▶ **ACTIVITY**
Only the lines from the one containing "البرز و قم انجام" through the one containing "Diese Bestätigungs-Mail stellt" should be printed, exactly as they appear below, with both ends included.

---- INPUT MATERIAL

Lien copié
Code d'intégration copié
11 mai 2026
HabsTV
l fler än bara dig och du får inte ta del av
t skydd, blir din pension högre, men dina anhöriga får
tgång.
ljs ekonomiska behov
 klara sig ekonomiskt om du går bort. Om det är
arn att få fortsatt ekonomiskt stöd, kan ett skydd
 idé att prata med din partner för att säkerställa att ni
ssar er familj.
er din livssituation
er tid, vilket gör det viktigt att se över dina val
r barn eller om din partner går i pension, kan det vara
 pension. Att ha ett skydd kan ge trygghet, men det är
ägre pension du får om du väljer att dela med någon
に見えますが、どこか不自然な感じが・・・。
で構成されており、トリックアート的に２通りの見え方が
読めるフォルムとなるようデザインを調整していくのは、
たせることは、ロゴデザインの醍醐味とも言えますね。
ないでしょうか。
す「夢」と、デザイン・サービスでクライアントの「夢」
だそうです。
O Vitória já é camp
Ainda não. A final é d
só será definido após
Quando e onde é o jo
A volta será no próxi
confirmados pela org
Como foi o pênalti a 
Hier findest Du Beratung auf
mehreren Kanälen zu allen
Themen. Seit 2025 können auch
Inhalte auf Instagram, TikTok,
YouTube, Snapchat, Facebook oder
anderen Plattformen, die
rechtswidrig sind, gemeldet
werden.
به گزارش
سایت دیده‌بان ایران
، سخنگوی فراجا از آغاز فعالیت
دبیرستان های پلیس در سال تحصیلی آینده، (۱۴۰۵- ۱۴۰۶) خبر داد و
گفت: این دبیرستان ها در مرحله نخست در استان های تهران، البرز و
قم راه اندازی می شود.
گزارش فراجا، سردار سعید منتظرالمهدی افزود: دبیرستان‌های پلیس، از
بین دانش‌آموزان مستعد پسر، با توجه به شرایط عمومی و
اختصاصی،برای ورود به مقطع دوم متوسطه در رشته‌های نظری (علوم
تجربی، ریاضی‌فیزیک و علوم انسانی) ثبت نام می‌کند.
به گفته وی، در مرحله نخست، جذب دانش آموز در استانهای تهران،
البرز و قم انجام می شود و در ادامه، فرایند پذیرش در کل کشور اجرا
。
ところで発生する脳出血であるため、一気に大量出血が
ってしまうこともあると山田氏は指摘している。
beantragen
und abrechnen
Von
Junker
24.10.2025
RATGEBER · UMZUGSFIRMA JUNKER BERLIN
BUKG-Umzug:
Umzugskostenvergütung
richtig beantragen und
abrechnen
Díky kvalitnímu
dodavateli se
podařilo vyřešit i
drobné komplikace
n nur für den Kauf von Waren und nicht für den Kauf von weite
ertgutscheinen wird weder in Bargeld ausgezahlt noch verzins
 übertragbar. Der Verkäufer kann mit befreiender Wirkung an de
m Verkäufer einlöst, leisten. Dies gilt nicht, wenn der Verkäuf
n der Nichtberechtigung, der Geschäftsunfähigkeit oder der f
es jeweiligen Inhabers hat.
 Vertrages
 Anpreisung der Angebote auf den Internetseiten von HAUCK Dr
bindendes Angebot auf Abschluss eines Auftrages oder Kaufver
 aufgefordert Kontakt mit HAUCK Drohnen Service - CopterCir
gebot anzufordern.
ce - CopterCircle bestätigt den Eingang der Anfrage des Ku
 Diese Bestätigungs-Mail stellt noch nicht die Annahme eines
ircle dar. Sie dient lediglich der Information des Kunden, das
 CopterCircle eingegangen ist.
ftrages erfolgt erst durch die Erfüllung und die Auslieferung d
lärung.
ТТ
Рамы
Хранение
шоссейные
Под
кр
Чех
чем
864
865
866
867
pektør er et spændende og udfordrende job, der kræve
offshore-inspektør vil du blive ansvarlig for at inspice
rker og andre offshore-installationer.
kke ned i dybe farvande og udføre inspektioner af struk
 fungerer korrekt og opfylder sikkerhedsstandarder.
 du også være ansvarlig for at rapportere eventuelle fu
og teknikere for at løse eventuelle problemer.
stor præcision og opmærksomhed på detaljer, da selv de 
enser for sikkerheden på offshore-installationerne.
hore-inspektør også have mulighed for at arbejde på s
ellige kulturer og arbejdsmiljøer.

--------

▶ **REPLY TO THE EXERCISE**
البرز و قم انجام می شود و در ادامه، فرایند پذیرش در کل کشور اجرا
。
ところで発生する脳出血であるため、一気に大量出血が
ってしまうこともあると山田氏は指摘している。
beantragen
und abrechnen
Von
Junker
24.10.2025
RATGEBER · UMZUGSFIRMA JUNKER BERLIN
BUKG-Umzug:
Umzugskostenvergütung
richtig beantragen und
abrechnen
Díky kvalitnímu
dodavateli se
podařilo vyřešit i
drobné komplikace
n nur für den Kauf von Waren und nicht für den Kauf von weite
ertgutscheinen wird weder in Bargeld ausgezahlt noch verzins
 übertragbar. Der Verkäufer kann mit befreiender Wirkung an de
m Verkäufer einlöst, leisten. Dies gilt nicht, wenn der Verkäuf
n der Nichtberechtigung, der Geschäftsunfähigkeit oder der f
es jeweiligen Inhabers hat.
 Vertrages
 Anpreisung der Angebote auf den Internetseiten von HAUCK Dr
bindendes Angebot auf Abschluss eines Auftrages oder Kaufver
 aufgefordert Kontakt mit HAUCK Drohnen Service - CopterCir
gebot anzufordern.
ce - CopterCircle bestätigt den Eingang der Anfrage des Ku
 Diese Bestätigungs-Mail stellt noch nicht die Annahme eines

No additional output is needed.